The Indiana Democratic Party can insist on party unity, but young, enthusiastic, disillusioned voters who don’t trust either party and feel betrayed by both will need more than a scolding or lukewarm invitation to support this candidacy. These voters are enthused, engaged, hurting, and ready for a change.
The challenge for Bayh’s campaign might be a third party candidate, Greg Ballard. The former Republican mayor of Indianapolis is getting signatures to run as an Independent. If he is successful, it will be interesting to see which candidate he draws votes from. There are disenchanted voters from both sides who are engaged, paying attention and fired up. These are voters who are not loyal to party loyalists. The Indiana midterm elections may turn out to be as much as referendum on the party as it is the candidates.
Why It Matters:
The exciting news is that for the first time in decades, there are Democratic Candidates in 91 of the 100 State House districts, the highest number since 1992. Additionally, all 25 State Senate seats will be contested, the first time since 1974—over half a century!
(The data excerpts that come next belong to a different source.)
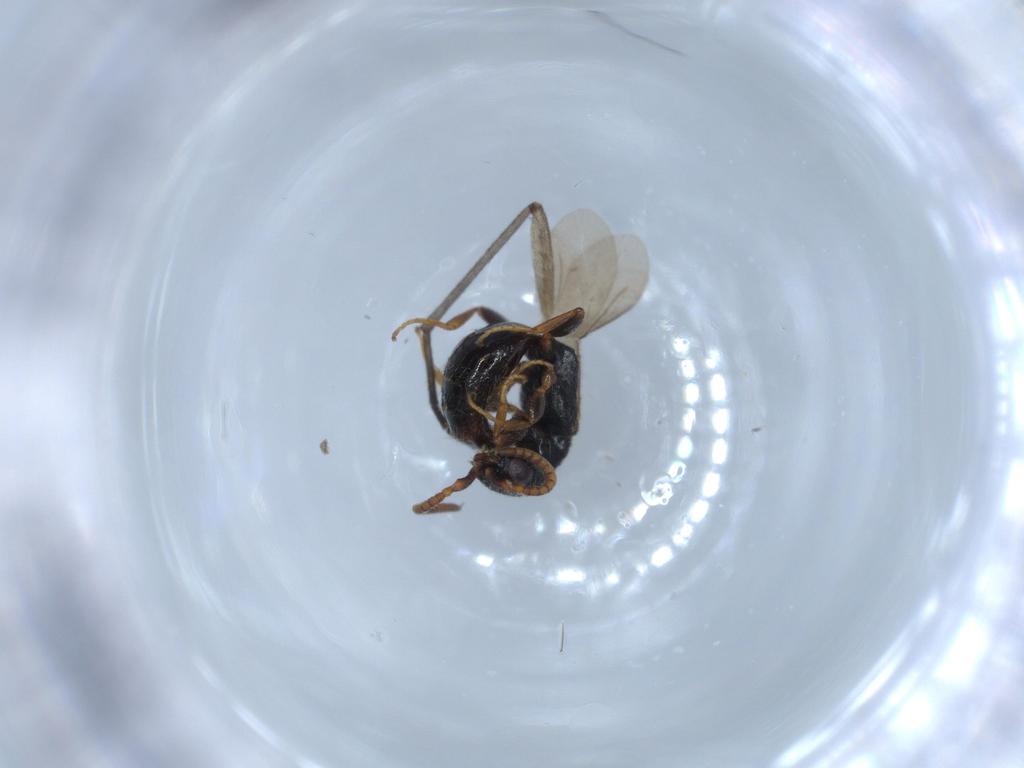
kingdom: Animalia
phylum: Arthropoda
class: Insecta
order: Hymenoptera
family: Bethylidae
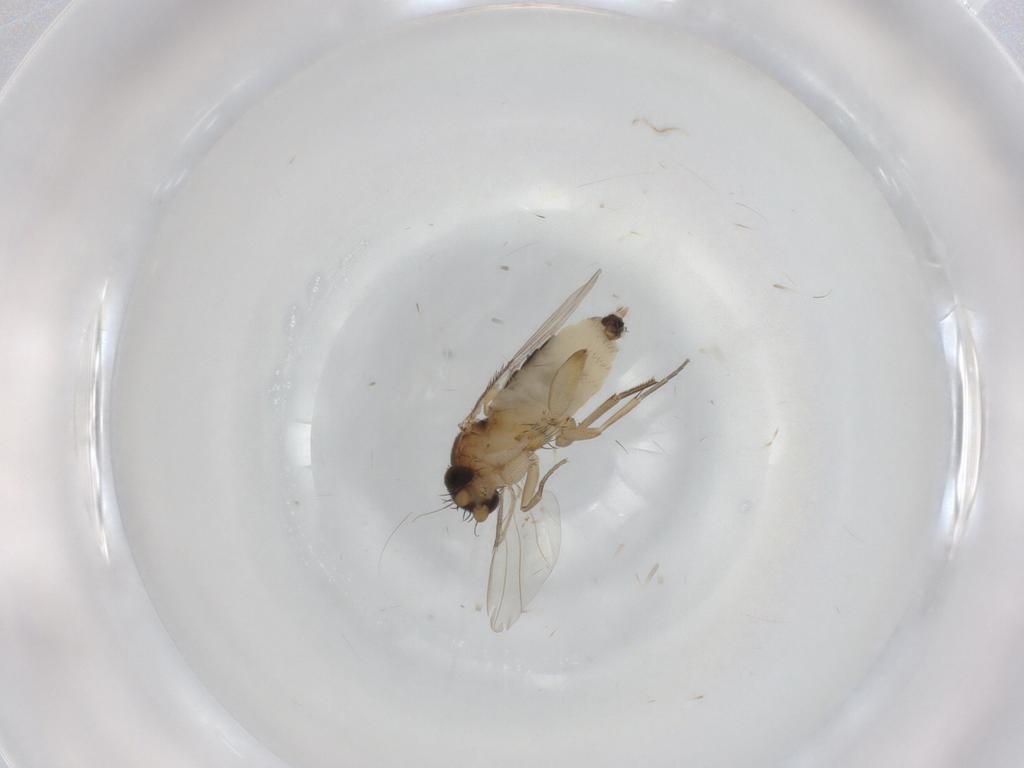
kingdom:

This explosion of candidates is due in large part to this emerging, new generation of activists who focused on precinct chairs, county chairs and delegate elections, not only candidate campaigns. That’s how about 40% of the convention delegates showed up on Saturday.
We have competent, energetic and young candidates across the state working to flip the super-majority stranglehold that has captured our state legislature for over two decades. Many of these candidates have caught the national attention of the Democratic Legislative Campaign Committee (DLCC), and they have identified several local campaigns they consider flippable, including:
House District 62 (Monroe County) Amy Huffman Oliver
House District 43 (Terre Haute) Tony Pfaff
House District 39 (Hamilton County) Lindsay Gramlich
House District 36 (northeast Indy, Fishers) Kyle Pierce
We also have newly elected engaged and enthusiastic county and township party chairs and a plethora of new precinct chairs who are doing amazing work across the state. Josh Lowry, Hamilton County Party Chair, has created an emerging and powerful democratic presence in that county. In the most recent 2026 Primary Election, there was a 258% increase in voters picking a Democratic ballot. He is building a coalition of grassroots support and a network of grassroots organizations that have sprung up since the 2024 election.
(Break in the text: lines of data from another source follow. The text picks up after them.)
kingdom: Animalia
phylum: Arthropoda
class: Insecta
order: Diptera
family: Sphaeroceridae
All of this good news is happening within a broader context of the complete free fall of approval ratings for Governor Braun and Trump. Governor Braun is the most unpopular first term governor in history, and Trump’s approval is hovering at 37% and is showing no signs of improving.
What You Can Do:
Experts in fascism and the fall of democracies insist that the midterm elections will determine whether we are able to recover from this onslaught of loss of freedoms. The only way out of this nightmare is at the ballot box in November. We are not in normal times, and this is not just any election.
Despite the heartbreak, despair, suffering, loss of life, destruction of democratic institutions and democratic norms, rising prices and inflation, we are standing on the precipice of a re-founding. We can take our country back from the grip of corruption, greed, and fascism cloaked in white Christian nationalism. Our power is in we the people and our vote. We must elect candidates who are committed to our democracy and loyal to the people, not donors.
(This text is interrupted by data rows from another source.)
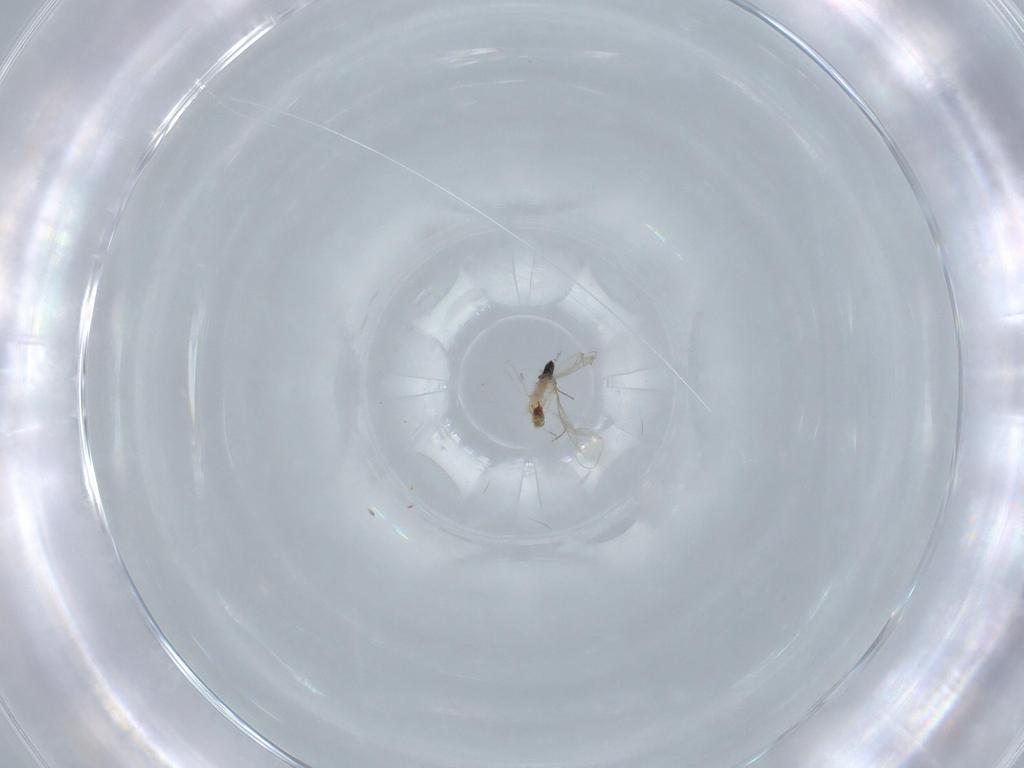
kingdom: Animalia
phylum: Arthropoda
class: Insecta
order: Diptera
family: Cecidomyiidae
Our state has lead the way in authoritarianism and it may be one of the last to be freed from the grips of MAGA and radical conservatism. But we can make great strides in 2026 and again in 2028. We need to reimagine and revitalize our Democratic party, recruit candidates who are willing to be servant civic leaders, and trust that if we have the right candidate, that they can and will be elected.
Our dilemma is that if money and power is what it takes to make a person ‘electable’, that is an indictment on the system not an endorsement of the candidate. Something new is trying to be born, let’s help make that happen.